_Questions to answer_.
1. Using the piece on following the Cubs, answer these:
(a) In what year did the writer's parents move to the Chicago area?
(b) Which two teams did the SI For Kids preview pick ahead of the Cubs?
(c) Against which team did the Cubs win a playoff series in 5 games?
2. How would the piece on following the Cubs read from "I shouldn't need" to "pretty much nil)." if you update it by replacing "Twins" with "Tigers"?
=== Source document ===
I shouldn't need to explain the history of Cub futility over the decades, but every Cub fan since 1908 has had at least one defining "Cub" moment that has haunted them. For me, it came in 2003.
My parents moved to the Chicago area in 1984. My dad grew up a Twins fan and followed them closely, but considering the time, he wound up following the Cubs on their run to their first playoff berth in nearly 40 years. That, combined with the experience the bleachers provided for a low price (ah, the '80s...) sucked him in and he became a fan of the Cubs as well. It worked, since interleague play hadn't been invented yet and the only way the Cubs and Twins would face off was in the World Series, it worked (since, according to him, the odds of it happening were pretty much nil).
I started going to games in 1998 and got caught in the Sosa/McGwire race, which almost overshadowed the fact that the Cubs made the playoffs. Of course, they were promptly swept out of the postseason and the team fell back into relative obscurity.
Then 2003 came around. I remember reading my SI For Kids preview issue and saw the Cubs picked 3rd behind the Cardinals and Astros. I thought it was fair. But the team overachieved early on. I got to game in June against the Brewers which, to this day, is still the best baseball game I've ever been to. They got away with robbery from the Pirates, took 4 of 5 from the Cardinals in an early September series at Wrigley, and made it into the playoffs in a Saturday doubleheader at the Friendly Confines as the city celebrated. We were back.
A hotly contested series with Atlanta was fun to watch, but also somewhat agonizing, yet the Cubs pulled it out in 5, making it the first playoff series win in 95 years. When the wild card Marlins advanced on the other side, I thought we were golden. A World Series berth was palpable. We could feel it. Even a tough loss in Game 1 wasn't a setback. The Cubs won a blowout in Game 2, needed extras to win in Game 3, and pretty convincingly beat Florida in Game 4 to reach the doorstep.
=== Data section ===
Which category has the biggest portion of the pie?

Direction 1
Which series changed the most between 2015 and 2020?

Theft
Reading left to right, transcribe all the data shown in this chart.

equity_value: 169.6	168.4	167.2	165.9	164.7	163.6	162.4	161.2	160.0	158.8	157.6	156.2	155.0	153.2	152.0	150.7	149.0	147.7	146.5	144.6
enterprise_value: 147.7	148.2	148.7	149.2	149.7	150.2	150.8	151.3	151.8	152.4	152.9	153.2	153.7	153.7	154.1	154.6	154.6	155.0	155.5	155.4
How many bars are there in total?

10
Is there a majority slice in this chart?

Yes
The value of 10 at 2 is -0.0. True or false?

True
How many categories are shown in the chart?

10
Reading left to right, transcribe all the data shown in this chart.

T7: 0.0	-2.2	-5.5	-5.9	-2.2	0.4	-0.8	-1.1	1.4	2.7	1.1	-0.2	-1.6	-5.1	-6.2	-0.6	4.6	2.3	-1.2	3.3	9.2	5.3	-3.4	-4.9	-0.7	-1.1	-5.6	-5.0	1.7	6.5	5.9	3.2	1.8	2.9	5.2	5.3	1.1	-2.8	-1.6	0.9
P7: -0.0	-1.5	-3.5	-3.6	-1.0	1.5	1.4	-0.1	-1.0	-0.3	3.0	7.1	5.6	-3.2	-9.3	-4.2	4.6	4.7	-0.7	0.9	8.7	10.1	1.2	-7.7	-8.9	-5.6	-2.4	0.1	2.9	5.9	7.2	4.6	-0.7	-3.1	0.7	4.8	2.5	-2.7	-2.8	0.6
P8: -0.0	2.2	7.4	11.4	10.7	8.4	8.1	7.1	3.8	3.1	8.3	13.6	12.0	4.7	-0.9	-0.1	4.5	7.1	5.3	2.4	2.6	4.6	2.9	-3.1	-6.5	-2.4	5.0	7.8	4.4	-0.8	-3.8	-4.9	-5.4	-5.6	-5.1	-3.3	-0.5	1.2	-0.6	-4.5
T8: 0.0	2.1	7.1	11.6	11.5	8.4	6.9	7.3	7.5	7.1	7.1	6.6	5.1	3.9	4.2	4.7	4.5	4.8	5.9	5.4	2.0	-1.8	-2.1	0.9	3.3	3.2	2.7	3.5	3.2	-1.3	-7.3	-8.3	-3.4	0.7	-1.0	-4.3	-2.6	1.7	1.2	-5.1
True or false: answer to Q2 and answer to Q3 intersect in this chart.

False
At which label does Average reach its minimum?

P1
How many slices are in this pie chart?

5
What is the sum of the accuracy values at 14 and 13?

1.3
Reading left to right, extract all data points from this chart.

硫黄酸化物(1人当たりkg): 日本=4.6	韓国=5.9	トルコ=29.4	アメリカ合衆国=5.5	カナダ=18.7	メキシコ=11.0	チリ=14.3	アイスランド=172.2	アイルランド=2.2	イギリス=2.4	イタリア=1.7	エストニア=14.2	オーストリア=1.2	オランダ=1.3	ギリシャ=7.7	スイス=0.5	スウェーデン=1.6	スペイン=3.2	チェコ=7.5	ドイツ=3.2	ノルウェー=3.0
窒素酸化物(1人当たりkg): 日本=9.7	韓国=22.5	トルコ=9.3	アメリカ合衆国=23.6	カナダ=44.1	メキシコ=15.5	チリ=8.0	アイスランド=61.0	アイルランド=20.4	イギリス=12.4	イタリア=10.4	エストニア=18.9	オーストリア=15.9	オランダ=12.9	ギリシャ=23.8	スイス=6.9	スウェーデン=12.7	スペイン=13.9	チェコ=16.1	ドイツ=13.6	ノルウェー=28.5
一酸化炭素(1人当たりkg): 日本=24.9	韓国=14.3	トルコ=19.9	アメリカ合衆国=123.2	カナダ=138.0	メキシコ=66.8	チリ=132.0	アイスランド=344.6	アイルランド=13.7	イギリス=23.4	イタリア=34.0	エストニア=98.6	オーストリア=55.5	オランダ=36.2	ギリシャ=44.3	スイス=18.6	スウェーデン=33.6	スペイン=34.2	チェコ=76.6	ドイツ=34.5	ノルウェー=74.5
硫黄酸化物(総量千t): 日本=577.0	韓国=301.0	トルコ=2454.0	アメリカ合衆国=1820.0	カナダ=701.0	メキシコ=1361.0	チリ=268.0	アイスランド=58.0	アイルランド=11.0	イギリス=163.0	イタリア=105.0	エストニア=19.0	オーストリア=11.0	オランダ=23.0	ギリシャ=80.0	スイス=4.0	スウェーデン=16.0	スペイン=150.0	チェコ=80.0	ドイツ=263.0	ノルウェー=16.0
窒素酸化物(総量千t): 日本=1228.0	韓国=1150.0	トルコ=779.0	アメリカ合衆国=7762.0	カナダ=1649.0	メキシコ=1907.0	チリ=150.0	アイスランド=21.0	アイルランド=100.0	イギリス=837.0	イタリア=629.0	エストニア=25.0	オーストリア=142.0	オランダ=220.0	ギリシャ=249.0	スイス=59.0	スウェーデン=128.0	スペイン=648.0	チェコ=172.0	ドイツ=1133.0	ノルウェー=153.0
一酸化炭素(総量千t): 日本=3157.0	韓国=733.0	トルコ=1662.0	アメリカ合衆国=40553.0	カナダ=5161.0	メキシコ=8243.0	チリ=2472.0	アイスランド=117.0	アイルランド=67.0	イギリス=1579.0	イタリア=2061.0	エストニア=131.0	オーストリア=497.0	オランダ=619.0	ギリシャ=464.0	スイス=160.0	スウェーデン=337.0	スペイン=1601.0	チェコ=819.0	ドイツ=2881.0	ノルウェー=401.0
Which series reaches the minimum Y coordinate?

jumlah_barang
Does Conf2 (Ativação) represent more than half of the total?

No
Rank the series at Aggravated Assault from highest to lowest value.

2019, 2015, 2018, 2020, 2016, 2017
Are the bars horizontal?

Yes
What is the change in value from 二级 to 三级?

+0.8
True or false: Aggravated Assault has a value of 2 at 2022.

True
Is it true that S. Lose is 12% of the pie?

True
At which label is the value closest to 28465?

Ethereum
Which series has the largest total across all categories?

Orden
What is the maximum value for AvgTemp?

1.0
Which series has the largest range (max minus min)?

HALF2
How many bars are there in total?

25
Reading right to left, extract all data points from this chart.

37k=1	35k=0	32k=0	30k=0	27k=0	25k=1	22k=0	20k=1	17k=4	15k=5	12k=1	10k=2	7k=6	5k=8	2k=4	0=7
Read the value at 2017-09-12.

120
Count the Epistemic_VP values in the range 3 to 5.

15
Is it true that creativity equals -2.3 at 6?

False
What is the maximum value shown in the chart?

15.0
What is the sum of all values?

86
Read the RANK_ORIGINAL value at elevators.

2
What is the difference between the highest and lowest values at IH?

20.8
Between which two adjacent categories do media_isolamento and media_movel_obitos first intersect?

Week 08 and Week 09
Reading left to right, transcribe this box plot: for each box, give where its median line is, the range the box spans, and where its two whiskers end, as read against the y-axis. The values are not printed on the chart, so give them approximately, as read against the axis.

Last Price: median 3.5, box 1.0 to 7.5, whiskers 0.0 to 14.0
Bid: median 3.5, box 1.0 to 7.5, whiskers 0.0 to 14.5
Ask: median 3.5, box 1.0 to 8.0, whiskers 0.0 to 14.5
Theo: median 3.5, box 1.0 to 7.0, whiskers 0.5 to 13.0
===
_Per-task answers_.
1.
(a) 1984
(b) The Cardinals and the Astros
(c) Atlanta

2.
I shouldn't need to explain the history of Cub futility over the decades, but every Cub fan since 1908 has had at least one defining "Cub" moment that has haunted them. For me, it came in 2003.
My parents moved to the Chicago area in 1984. My dad grew up a Tigers fan and followed them closely, but considering the time, he wound up following the Cubs on their run to their first playoff berth in nearly 40 years. That, combined with the experience the bleachers provided for a low price (ah, the '80s...) sucked him in and he became a fan of the Cubs as well. It worked, since interleague play hadn't been invented yet and the only way the Cubs and Tigers would face off was in the World Series, it worked (since, according to him, the odds of it happening were pretty much nil).